Sexual experiences, thoughts, & feelings
The purpose of this study, in collaboration with Dr. Krystelle Shaughnessy’s INSITE Lab, is to better understand the relationships between different patterns of thinking and feeling and how these influence sexual experiences. For this study, participants will complete a set of questionnaires online.
The effects of fears of negative and positive evaluation on excessive reassurance seeking
In two related but distinct studies, we investigated the interactive effects of fear of negative evaluation (FNE) and fear of positive evaluation (FPE) on excessive reassurance seeking (ERS). In Study 1, participants completed a series of questionnaires with the purpose of better understanding how some people seek reassurance more than others. We found that FNE is important across both general and evaluative reassurance seeking, whereas FPE may be particularly important in determining how much they seek general threat-related reassurance from others only. FNE and FPE interacted to predict ERS, but only when the reassurance was sought from close others. In Study 2, participants completed the same questionnaires, with the exception of one, which was modified to provide a social-evaluative context to the reassurance seeking. We found that only FNE contributed to greater ERS, which may consequently maintain social anxiety. FPE’s mixed effects on ERS in Study 1 and 2 suggest that its role is uncertain and that it may not contribute to greater ERS. More studies are needed to further clarify the effects of fears of evaluation on reassurance seeking behaviour. A manuscript describing these studies is currently under review for publication.

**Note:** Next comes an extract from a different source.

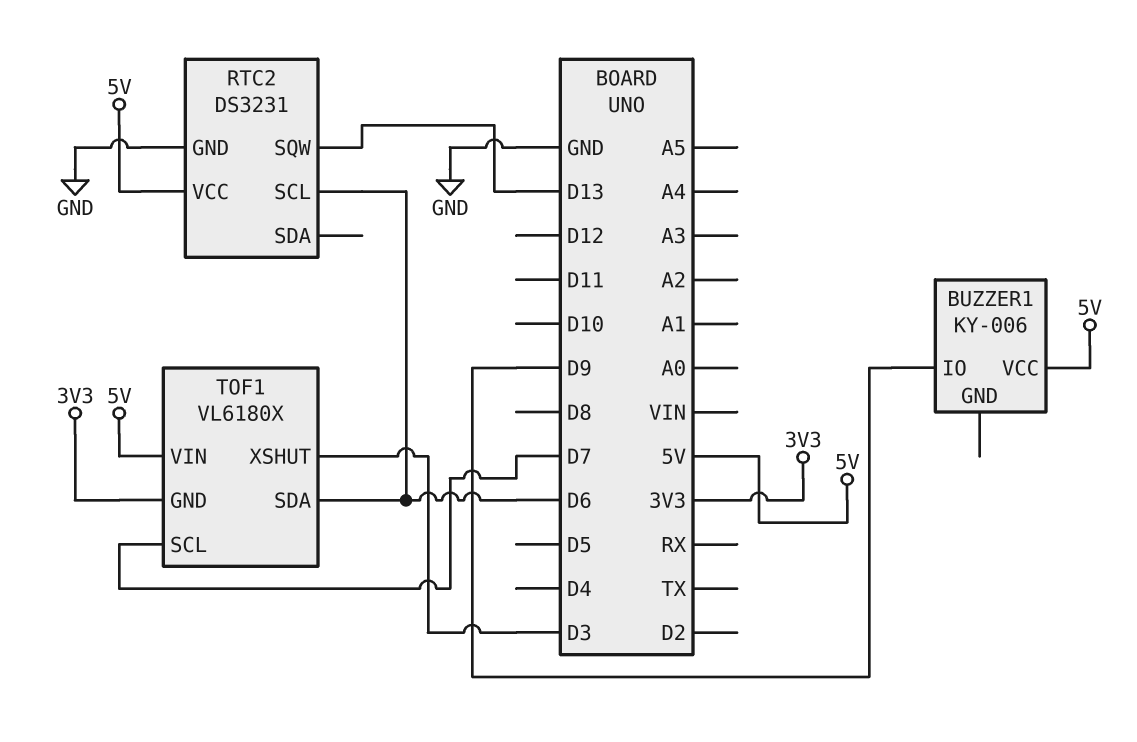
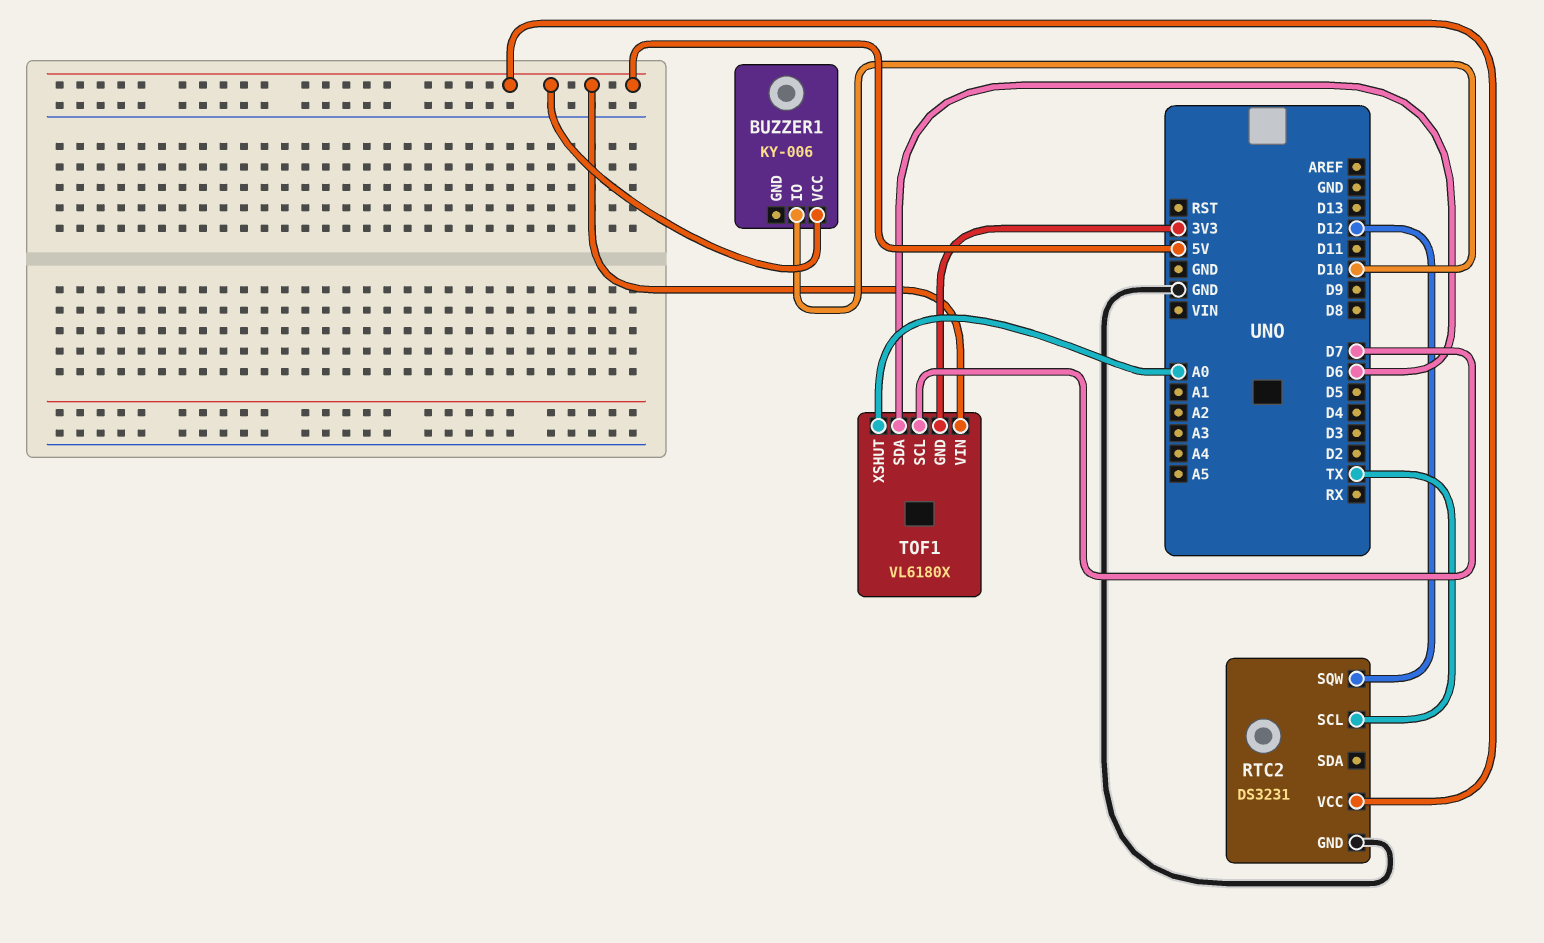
BUZZER1 pin IO: D9 -> D10
RTC2 pin SCL: D6 -> TX
RTC2 pin SQW: D13 -> D12
TOF1 pin XSHUT: D3 -> A0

Anxiety sensitivity as an indicator of poor emotion regulation in anxiety
For this study, we investigated how beliefs about emotions (BE), difficulties in emotion regulation (ER), and anxiety sensitivity (AS; fear of anxiety-related symptoms), are related to mood and anxiety symptoms. Participants completed a series of questionnaires with the purpose of better understanding how some people are more vulnerable to experiencing anxiety than others. We found that the relationship between AS and anxiety symptoms was partially accounted for by difficulties in emotion regulation. The relationship between AS and depressive symptoms was fully accounted for by difficulties in emotion regulation. We also found that certain types of beliefs about emotions were more important than others in predicting anxiety symptoms.
Patterns of change in group CBT for OCD
This study was conducted during Dr. Ouimet’s residency at the Anxiety Treatment and Research Centre (ATRC) at St. Joseph’s Healthcare Hamilton. We investigated whether people changed at different rates during group CBT for OCD. We found that people did change at different rates (or according to different patterns), and that both OCD and depressive severity impacted who got better when.
Thinking high but feeling low: An exploratory cluster analysis investigating how ‘implicit’ and ‘explicit’ spider fear co-vary
This study was conducted when Dr. Ouimet was a doctoral student in Dr. Radomsky’s Anxiety and Obsessive Compulsive Disorders Laboratory at Concordia University. In this study we were interested in how direct ‘implicit’ and ‘explicit’ spider fear co-vary in the general population, and whether any observed co-variance predicts key constructs related to spider fear. Participants completed computerized tasks and self-report questionnaires, and answered some questions about their willingness to approach a spider. We found three unique groups: 1) low explicit/low implicit (41.1%), 2) average explicit/high implicit (39.1%) and 3) high explicit/low implicit (19.5%). Cluster 3 (high explicit fear) demonstrated the highest levels of disgust, and lowest ratings of willingness to approach the spider. Overall, our study supported differential predictive validity of explicit and implicit measures – when explicit fear is high, it may be more important than implicit fear in dictating behaviour.